━━ Supplied material ━━
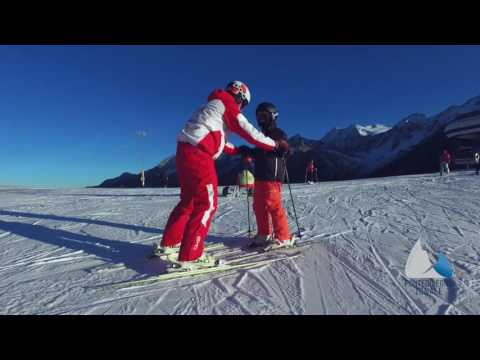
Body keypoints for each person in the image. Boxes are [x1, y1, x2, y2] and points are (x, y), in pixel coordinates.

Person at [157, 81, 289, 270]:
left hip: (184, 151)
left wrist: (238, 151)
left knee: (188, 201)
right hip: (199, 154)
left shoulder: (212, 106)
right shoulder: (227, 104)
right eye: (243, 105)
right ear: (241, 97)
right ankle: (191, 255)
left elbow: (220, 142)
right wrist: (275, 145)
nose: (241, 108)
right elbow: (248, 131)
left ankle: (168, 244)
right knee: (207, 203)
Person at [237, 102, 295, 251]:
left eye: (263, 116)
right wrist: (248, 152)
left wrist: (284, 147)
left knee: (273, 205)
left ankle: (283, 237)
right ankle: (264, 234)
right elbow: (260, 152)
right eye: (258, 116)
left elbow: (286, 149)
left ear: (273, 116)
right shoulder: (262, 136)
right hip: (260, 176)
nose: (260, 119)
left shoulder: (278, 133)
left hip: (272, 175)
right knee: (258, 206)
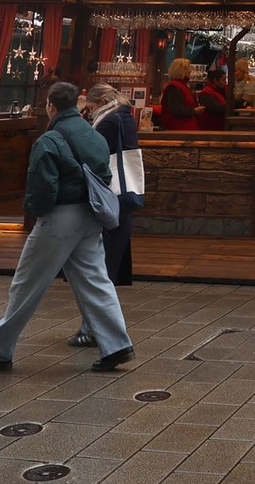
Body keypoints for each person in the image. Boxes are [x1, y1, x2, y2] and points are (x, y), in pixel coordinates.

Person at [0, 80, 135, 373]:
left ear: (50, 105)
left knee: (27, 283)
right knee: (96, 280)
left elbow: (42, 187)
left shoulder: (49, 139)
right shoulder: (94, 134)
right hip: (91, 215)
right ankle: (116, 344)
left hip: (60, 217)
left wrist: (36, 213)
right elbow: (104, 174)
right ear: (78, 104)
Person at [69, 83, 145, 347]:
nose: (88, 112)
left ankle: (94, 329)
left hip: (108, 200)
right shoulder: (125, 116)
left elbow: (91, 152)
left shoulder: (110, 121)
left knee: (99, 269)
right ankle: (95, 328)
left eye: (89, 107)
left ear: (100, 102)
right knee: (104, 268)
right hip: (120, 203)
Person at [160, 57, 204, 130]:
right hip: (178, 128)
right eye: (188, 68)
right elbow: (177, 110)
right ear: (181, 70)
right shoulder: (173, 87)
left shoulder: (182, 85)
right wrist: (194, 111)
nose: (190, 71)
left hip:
━━━
━━ Supplied material ━━
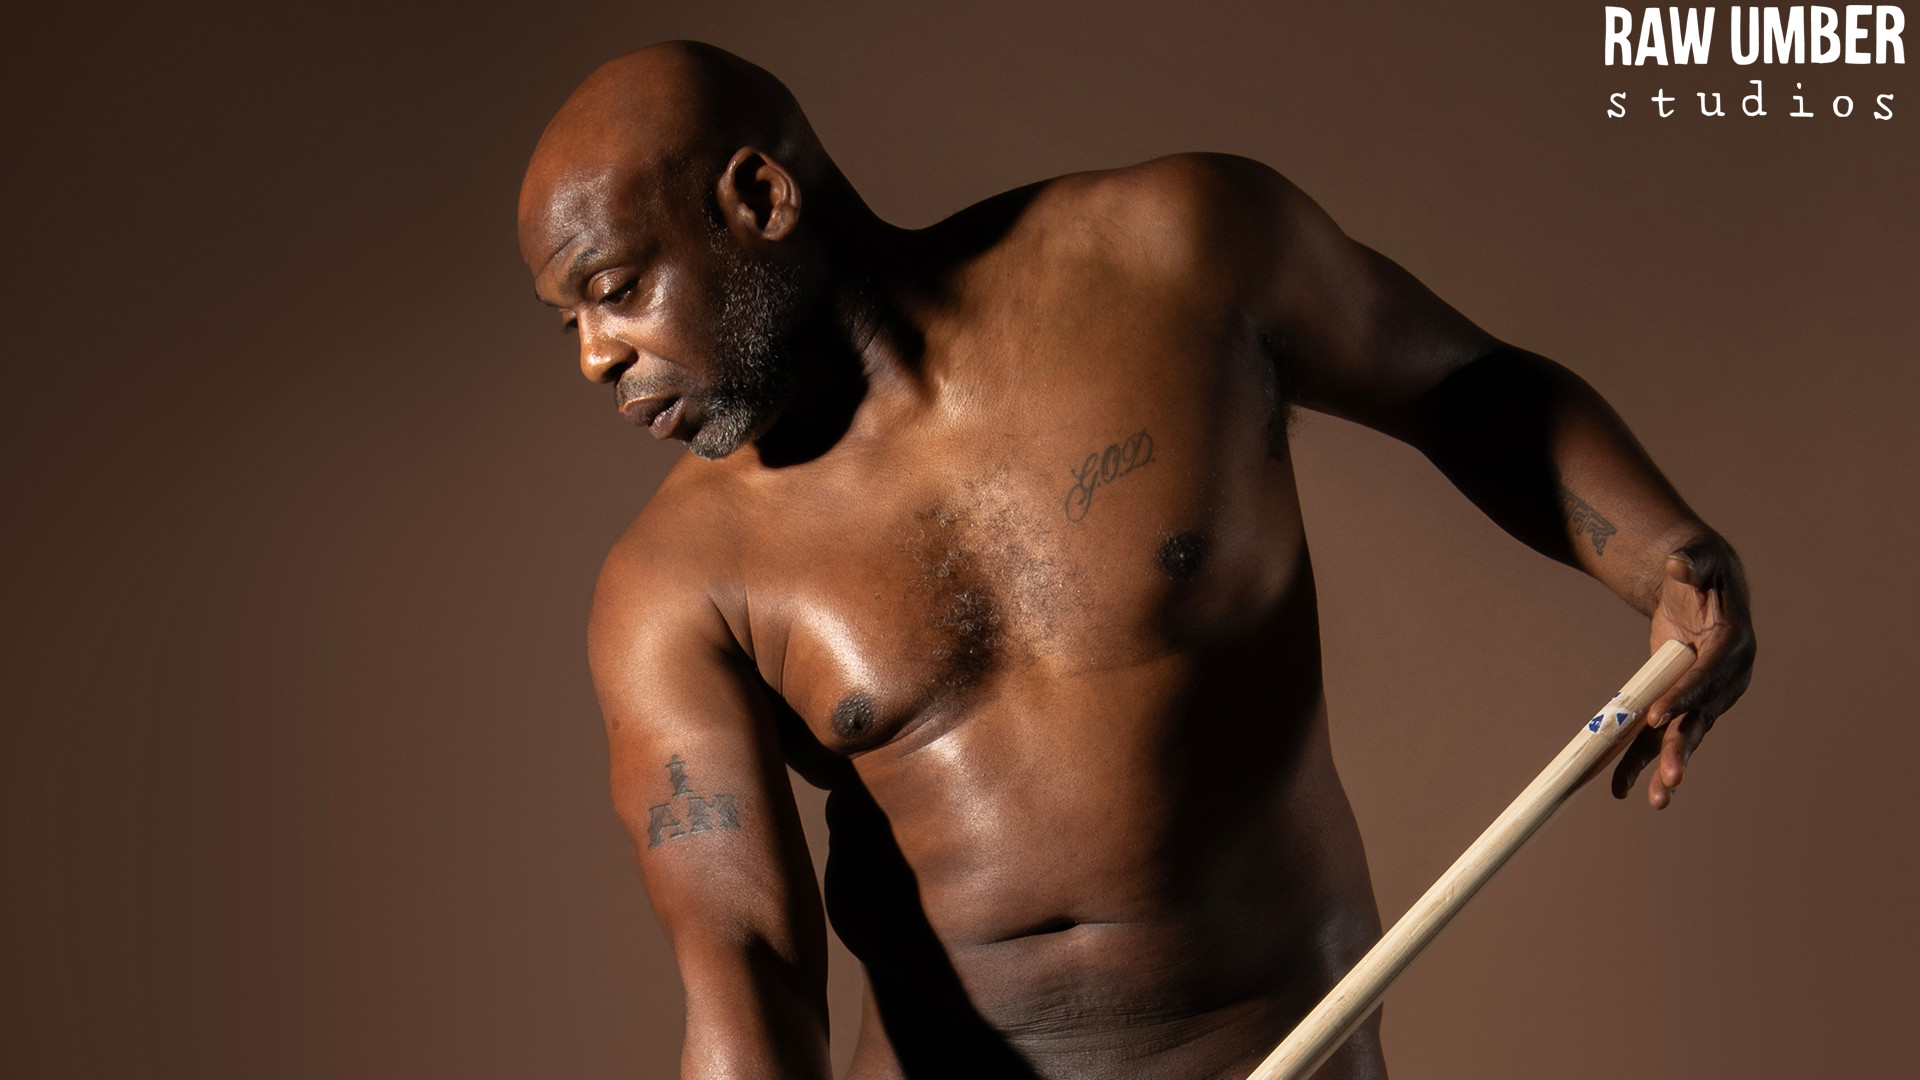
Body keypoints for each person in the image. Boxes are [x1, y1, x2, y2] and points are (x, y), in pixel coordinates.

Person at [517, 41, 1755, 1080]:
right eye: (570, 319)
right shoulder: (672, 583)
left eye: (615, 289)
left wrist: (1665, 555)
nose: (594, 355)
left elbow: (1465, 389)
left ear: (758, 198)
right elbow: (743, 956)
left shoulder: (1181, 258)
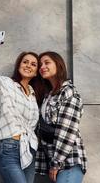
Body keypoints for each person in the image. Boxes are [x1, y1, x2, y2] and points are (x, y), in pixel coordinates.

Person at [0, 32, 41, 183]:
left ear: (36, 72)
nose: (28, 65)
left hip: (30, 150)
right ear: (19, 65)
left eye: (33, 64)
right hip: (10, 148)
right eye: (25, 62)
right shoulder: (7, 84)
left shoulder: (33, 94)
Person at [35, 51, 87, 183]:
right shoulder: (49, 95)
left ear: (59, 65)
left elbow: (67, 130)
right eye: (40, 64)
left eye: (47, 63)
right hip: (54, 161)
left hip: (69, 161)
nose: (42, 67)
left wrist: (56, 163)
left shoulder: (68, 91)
━━━
**How to complete this task**. What lines of the data contain the string "knee"? List them.

**Result of the task**.
left knee: (188, 201)
right knee: (207, 203)
left knee: (273, 205)
right knee: (258, 206)
left knee: (27, 283)
right knee: (96, 280)
left knee: (99, 269)
right knee: (104, 268)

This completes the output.